The key to the process is the "translation" of parameters and return values. Because only primitive types can be passed through the JNI, whenever a reference (or pointer) to a C++ object is passed to Java, either as a return value or as a parameter to a method call, a Java wrapper object is created to represent it. If that object is then passed back to native code, a reference to the original C++ object is extracted from it. NoodleGlue allows extensive customization and optimization of the translation process for each type, thereby reducing the overhead of bridged method calls, but that's beyond the scope of this article. If you want to write your own, it's fairly easy to understand how translators work by looking at the built-in translators.

To allow Java classes to successfully subclass C++ classes, a special "Sham" class is created for each C++ class that's bridged. When an instance of a Java subclass of the original C++ class is created, one of these sham objects is instantiated. Whenever a C++ class calls a method on the sham object, it first checks whether that method has been overridden by the Java subclass, and if so, it passes control to Java. This results in a slight, but negligible, overhead on each method call to the sham object, even if a method isn't overridden.

The biggest headache when bridging Java and C++ code is the difference in object-management strategies. Java provides automatic garbage collection of objects, whereas C++ relies on manual deletion. If a Java object holds a reference to a C++ object, it's important that the native object isn't deleted, and vice versa. The only perfect solution to this problem is to integrate the Java garbage collector with C++ at the lowest level, as GCJ does. However, this requires a nonstandard JVM and lots of other compromises. My compromise is to use reference counting for C++ objects. The easiest way to use this is for your C++ classes to inherit from our Bridgable base class, and to use the reference and unreferenced methods it defines for object management. You can use classes that don't inherit from Bridgable, but you'll have to deal with object deletion yourself, and you also won't be able to subclass them.

Supplied entries:

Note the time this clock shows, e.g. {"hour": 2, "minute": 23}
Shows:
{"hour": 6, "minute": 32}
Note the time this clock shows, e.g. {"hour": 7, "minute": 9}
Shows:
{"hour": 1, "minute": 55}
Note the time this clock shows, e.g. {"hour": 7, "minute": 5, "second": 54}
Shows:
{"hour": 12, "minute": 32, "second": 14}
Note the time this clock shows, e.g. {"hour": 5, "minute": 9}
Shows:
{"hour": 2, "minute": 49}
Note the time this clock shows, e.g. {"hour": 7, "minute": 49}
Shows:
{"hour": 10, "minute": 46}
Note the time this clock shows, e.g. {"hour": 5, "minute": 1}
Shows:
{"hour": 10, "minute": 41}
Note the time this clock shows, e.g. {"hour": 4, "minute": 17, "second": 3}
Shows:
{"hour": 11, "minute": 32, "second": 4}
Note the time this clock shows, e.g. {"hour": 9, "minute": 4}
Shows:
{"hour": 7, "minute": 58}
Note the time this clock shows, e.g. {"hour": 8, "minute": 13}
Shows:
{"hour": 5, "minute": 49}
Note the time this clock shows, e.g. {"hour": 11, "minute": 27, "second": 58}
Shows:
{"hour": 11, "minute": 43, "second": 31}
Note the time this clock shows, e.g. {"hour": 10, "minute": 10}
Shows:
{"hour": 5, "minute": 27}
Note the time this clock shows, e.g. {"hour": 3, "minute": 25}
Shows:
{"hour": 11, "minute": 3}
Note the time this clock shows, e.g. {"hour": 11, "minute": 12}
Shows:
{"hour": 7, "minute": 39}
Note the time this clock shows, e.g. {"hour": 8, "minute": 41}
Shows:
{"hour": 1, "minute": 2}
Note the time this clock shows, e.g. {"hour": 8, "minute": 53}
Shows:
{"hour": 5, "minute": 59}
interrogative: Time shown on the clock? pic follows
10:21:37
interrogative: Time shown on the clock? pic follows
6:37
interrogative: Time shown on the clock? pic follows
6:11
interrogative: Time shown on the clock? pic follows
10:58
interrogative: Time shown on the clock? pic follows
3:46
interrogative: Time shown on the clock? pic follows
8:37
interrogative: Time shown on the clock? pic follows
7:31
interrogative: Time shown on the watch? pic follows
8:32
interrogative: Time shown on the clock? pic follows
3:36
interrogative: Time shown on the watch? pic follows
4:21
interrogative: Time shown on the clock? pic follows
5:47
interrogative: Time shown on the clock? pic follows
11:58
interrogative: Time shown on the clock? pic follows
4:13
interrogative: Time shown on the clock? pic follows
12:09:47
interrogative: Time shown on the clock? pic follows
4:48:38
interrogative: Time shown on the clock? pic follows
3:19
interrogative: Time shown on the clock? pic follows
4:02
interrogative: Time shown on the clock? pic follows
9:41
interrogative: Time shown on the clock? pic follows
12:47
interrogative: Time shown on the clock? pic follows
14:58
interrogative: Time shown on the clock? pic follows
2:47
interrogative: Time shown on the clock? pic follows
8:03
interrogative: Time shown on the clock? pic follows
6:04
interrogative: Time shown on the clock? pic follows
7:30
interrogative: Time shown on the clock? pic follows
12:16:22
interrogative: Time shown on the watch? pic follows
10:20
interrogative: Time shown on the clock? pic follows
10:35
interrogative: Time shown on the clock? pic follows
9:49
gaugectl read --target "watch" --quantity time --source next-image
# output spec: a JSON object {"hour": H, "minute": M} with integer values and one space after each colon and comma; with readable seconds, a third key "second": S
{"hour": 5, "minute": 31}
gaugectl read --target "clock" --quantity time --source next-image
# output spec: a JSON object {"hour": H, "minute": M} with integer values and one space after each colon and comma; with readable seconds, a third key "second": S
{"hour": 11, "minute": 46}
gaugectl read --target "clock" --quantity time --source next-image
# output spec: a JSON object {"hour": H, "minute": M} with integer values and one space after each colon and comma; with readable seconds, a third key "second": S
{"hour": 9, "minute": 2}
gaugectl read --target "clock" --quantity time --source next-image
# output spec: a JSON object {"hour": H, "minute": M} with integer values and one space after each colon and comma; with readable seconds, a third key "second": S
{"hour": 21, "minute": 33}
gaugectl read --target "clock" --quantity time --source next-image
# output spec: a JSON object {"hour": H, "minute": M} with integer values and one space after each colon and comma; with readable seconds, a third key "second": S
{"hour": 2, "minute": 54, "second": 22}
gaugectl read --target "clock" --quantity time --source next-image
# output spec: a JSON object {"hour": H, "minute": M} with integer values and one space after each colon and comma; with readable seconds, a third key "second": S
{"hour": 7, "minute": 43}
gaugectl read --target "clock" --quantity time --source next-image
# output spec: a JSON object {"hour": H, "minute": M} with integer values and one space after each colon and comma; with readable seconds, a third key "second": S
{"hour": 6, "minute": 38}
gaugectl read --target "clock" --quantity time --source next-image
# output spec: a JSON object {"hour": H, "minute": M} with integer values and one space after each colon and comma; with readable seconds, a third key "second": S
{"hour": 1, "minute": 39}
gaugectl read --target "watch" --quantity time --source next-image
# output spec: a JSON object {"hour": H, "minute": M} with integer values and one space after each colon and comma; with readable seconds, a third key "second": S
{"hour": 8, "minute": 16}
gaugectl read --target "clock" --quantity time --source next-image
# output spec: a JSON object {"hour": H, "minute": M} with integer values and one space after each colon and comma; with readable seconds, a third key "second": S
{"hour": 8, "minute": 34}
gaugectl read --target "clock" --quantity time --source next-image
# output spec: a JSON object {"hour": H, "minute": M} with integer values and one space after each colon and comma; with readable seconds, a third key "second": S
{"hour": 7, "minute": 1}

To be done:
Return the passage of the JNI bridging text starting with "The key to the" and going on through "the built-in translators.", copied word for word. The records can be left aside, since nothing here depends on them.

Solution for this problem:
The key to the process is the "translation" of parameters and return values. Because only primitive types can be passed through the JNI, whenever a reference (or pointer) to a C++ object is passed to Java, either as a return value or as a parameter to a method call, a Java wrapper object is created to represent it. If that object is then passed back to native code, a reference to the original C++ object is extracted from it. NoodleGlue allows extensive customization and optimization of the translation process for each type, thereby reducing the overhead of bridged method calls, but that's beyond the scope of this article. If you want to write your own, it's fairly easy to understand how translators work by looking at the built-in translators.